Currently Reading: Hands On Data Analysis With Pandas - Stefanie Molin

5 minutes read

Reading Statistics

screenshot of my reading progress

Lies, Damn Lies and (these Reading) Statistics

The Ups and Downs of Solo-Learning

2-3 years ago, I finished a course on Data Analysis w/ Pandas. It was good, but I didn’t utilize the things I learned very often afterwards and the skills disappeared. My Data Analysis skills have always been kinda meh, and so I decided to double back and read this book. (IIRC, I got the book on sale for $1 during a covid book bundle sale, and so learning for the low was a small but non-zero motivating factor also)

I started the book in late-December and there was some initial speedbumps that I didn’t expect (the author goes heavy into python to show how things would be done w/o the Pandas library, but to someone that doesn’t have a lot of experience w/ Python, it was overwhelming in the moment). After the first third of the book, the info was pretty fresh and more applicable towards on-the-job analysis than the prior Udemy course I took fwiw.
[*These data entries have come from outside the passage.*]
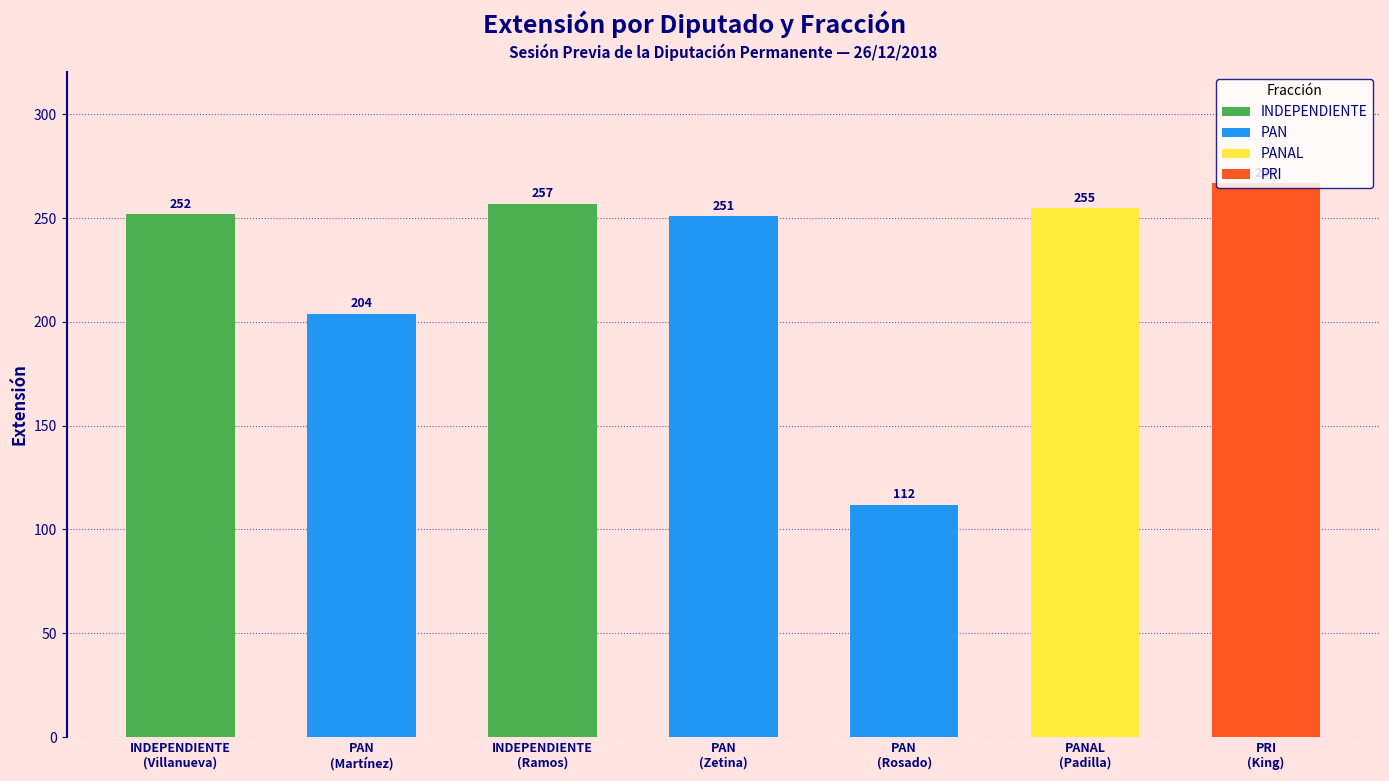

Reading right to left, what are all the values shown in this chart?

PRI
(King)=267	PANAL
(Padilla)=255	PAN
(Rosado)=112	PAN
(Zetina)=251	INDEPENDIENTE
(Ramos)=257	PAN
(Martínez)=204	INDEPENDIENTE
(Villanueva)=252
Fast Forward to the end of February… I was @ ~50% completion and decided to give myself a bit of structure and tackle 25% of the book per month. I broke it down further by week (6.25%) and by day (~1.5% since I take Fridays off to review). It is a bit of an uphill climb tho, because I am trying to keep the pace as the topics become more and more advanced. Last Thursday tho, I squeaked through and hit 75%. The arbitrary achievement felt unexpectedly great, NGL.

Setting SMARTer goals has been a gamechanger. Without a way to gauge my progress, the whole process starts to feel arbitrary and pointless, but the smaller daily goal motivated me. I’ve read countless articles that have spelled this out already admitteedly, so if anything, it’s probably more a surprise that it took me so long to actually implement it in my daily routine.
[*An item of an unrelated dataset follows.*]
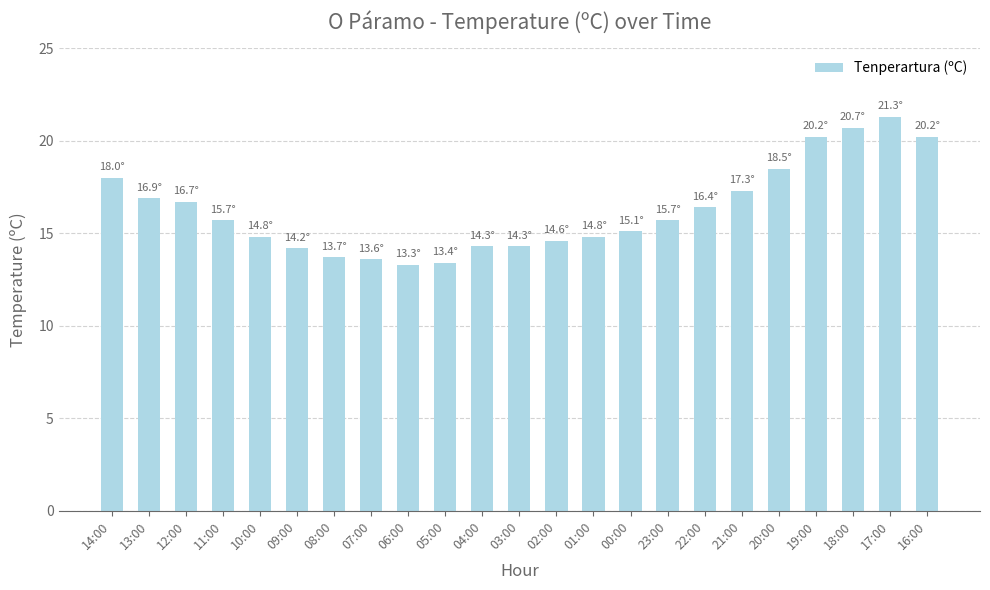

How many categories are shown in the chart?

23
That isn’t to say it’s been otherwise smooth sailing. I definitely caught myself w/ a fixed mindset when I would struggle with things that I expected to rememeber from the past, or didn’t assimilate new ideas quick enough. Luckily, I’ve managed to redirect that energy by creating flashcards on sticking points, seeking out context via trusted resources (Angela Yu for python fundamentals and Claude.ai for code-checks, analogies and quick, one-off questions).

I was taking notes in the book for a while, but dealing w/ the exports et al as a bit much. I realized that I could just copy/paste into Obsidian and never looked back.
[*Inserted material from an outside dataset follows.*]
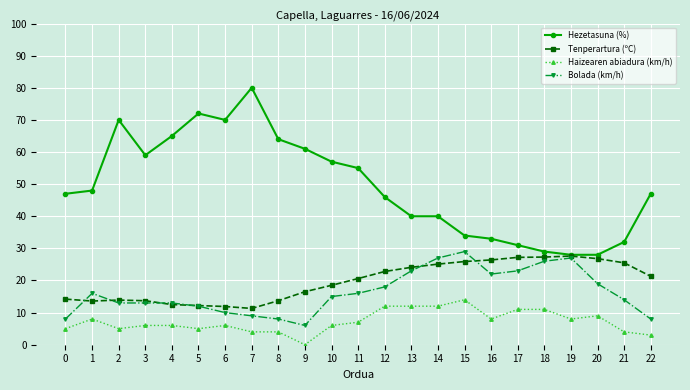

Where does the Haizearen abiadura (km/h) series first go above 6?

1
I’m in the home stretch now. I have been slacking off with the end-of-chapter exercises for the last 2-3 chapters. It’s a combination of being pressed for time, some of the content being outside of what I deem as useful, and the problems just come across as complex.

I know I need to get the repetition in order to become familiar w/ the content but also want to hit my goal of 100%. I think that after I complete the book, I will circle back w/ a personal project and also try to revisit some of the concepts.

It might warrant a separate blog post, but as someone who loves reading from his eInk tablet, this book made me realize that as much as I hate reading books from a computer screen, it is GOAT status when it comes to technical books. I didn’t realize how often my workflow required putting down my tablet and typing something into a terminal until this book. It helps that KOReader has its own desktop app that I can use too.